What documents do you require for KYC?
For KYC registration, KYC form has to be filled with all the details and needs to be submitted along with self-attested copies of required documents.  You can download the KYC form from the following sites:
  • For this you need to visit the website of CAMS KRA, Karvy or other registrars.
  • Or you can also visit the website of the fund house where you want to start your investments.
  • Or you can reach an Independent Financial Advisor.

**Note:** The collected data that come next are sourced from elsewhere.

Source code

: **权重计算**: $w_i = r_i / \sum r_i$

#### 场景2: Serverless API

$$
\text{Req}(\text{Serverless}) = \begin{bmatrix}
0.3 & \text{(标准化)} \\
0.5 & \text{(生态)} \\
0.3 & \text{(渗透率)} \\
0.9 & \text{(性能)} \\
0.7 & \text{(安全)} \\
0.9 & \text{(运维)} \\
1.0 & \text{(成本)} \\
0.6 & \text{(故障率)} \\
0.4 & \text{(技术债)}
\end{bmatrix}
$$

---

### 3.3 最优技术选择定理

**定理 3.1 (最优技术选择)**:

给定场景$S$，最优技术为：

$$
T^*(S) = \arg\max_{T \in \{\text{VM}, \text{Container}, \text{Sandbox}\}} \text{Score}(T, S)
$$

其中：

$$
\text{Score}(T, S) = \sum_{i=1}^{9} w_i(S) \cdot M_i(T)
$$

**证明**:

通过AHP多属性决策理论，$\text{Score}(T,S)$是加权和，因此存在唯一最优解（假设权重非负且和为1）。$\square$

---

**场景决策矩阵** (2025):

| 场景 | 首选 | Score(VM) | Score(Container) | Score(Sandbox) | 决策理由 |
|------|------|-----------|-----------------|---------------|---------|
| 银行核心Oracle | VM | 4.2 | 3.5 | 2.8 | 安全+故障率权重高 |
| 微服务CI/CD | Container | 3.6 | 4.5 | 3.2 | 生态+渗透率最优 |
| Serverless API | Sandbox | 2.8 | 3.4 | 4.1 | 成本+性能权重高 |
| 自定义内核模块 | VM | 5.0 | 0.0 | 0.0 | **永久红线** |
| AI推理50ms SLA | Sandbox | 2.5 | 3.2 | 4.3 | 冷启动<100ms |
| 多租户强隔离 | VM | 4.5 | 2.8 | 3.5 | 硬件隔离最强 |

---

The following documents need to be submitted for completing the process:
  • Recent passport size photograph
  • Proof of identity such as a copy of PAN card or UID (Aadhaar) or passport or voter ID or driving license
  • Proof of address passport or driving license or ration card or registered lease/sale agreement of residence or latest bank A/C statement or passbook or latest telephone bill (only landline) or latest electricity bill or latest gas bill, which are not older than three months. 
There is another method to complete KYC online known as Aadhar based e-KYC. This method is completely paperless. Punch in your Virtual Aadhaar number (which you can generate on the UIDAI website), enter your PAN, mobile number and OTP sent to your mobile number, and you can begin transacting online.
How do you check if you are KYC compliant?

You may be already KYC-compliant though. It is now effortless to check your KYC status online. You may check status of your KYC by entering your PAN in either of the links below:
  • https://kra.ndml.in/
  • https://camskra.com/
  • https://www.karvykra.com
  • https://www.cvlkra.com/
  • https://www.nsekra.com/
 Do you need to initiate KYC while investing in every new mutual fund?
No, as KYC is one-time exercise (central process), it needs to be done just once before investing. Once your KYC is registered you need not to undergo same process again while investing with different mutual fund houses.